Sunday, April 29, 2007

Blog the war

My human decided that I should have a blog. I'm no fool. I know she's hoping I will write something incriminating. What she doesn't realize is that I don't care if she reads it. I want her to know that I'm onto her and the other slightly smaller humans in my house.




She's been trying to kill me for years but I always foil her plans. She once set a spy into my inner circle hoping to discover my Achilles heal. The female stink sack was disguised as a cat and sent into my domain.




I held my tongue, preparing to learn all I could from the enemy. I was planning to tempt the creature with my luxurious coat, coaxing her to step close enough to rip her retinas out. She got within three feet of me and let out the most ungodly, high pitched shriek, "Aaaaeeeeeehhhhhh Kiiiiittttyyyyy!!!"

This was not the time for bravery. I ran like hell, wedged myself between the bed and wall (well out of her reach) and studied her tactics from a distance.
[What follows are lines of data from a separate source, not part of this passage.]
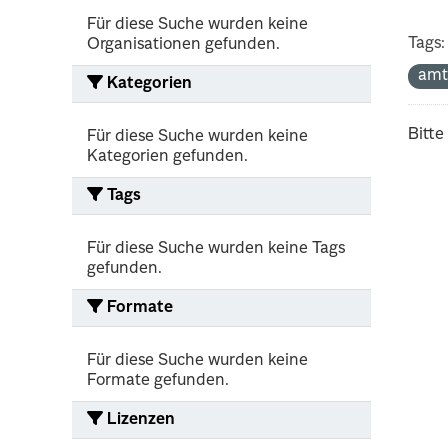
Für diese Suche wurden keine
Tags:
Organisationen gefunden.
amt
Kategorien
Bitte
Für diese Suche wurden keine
Kategorien gefunden.
Tags
Für diese Suche wurden keine Tags
gefunden.
Formate
Für diese Suche wurden keine
Formate gefunden.
Lizenzen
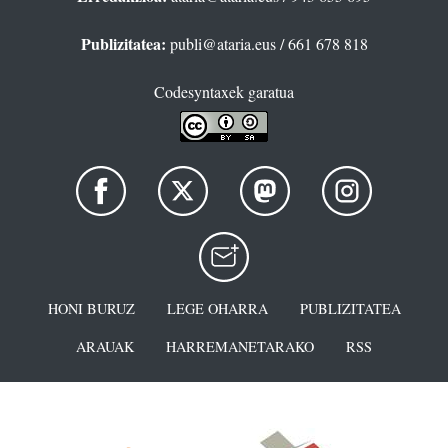
Publizitatea:
publi@ataria.eus
/ 661 678 818
Codesyntaxek garatua
HONI BURUZ
LEGE OHARRA
PUBLIZITATEA
ARAUAK
HARREMANETARAKO
RSS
The human has now brought in more advanced weapons. She made an assassination attempt this weekend by bringing a wolf into my house.





This is the most ferocious creature I have ever seen. I thought such creatures were fictional like dragons, gremlins, and griffins. He had the longest fangs I have ever seen. Of course he was no match for me, but I didn't want him to muss my fur or break off a whisker.

I and my second in command retired beneath the bed to plan our next move.





We decided that revenge is our best coarse of action. I left a threatening letter in barely recognizable catscratch on the leather sofa.



And... some juicy hairball vomit on the newly cleaned carpet.



That will teach these humans to mess with the likes of me.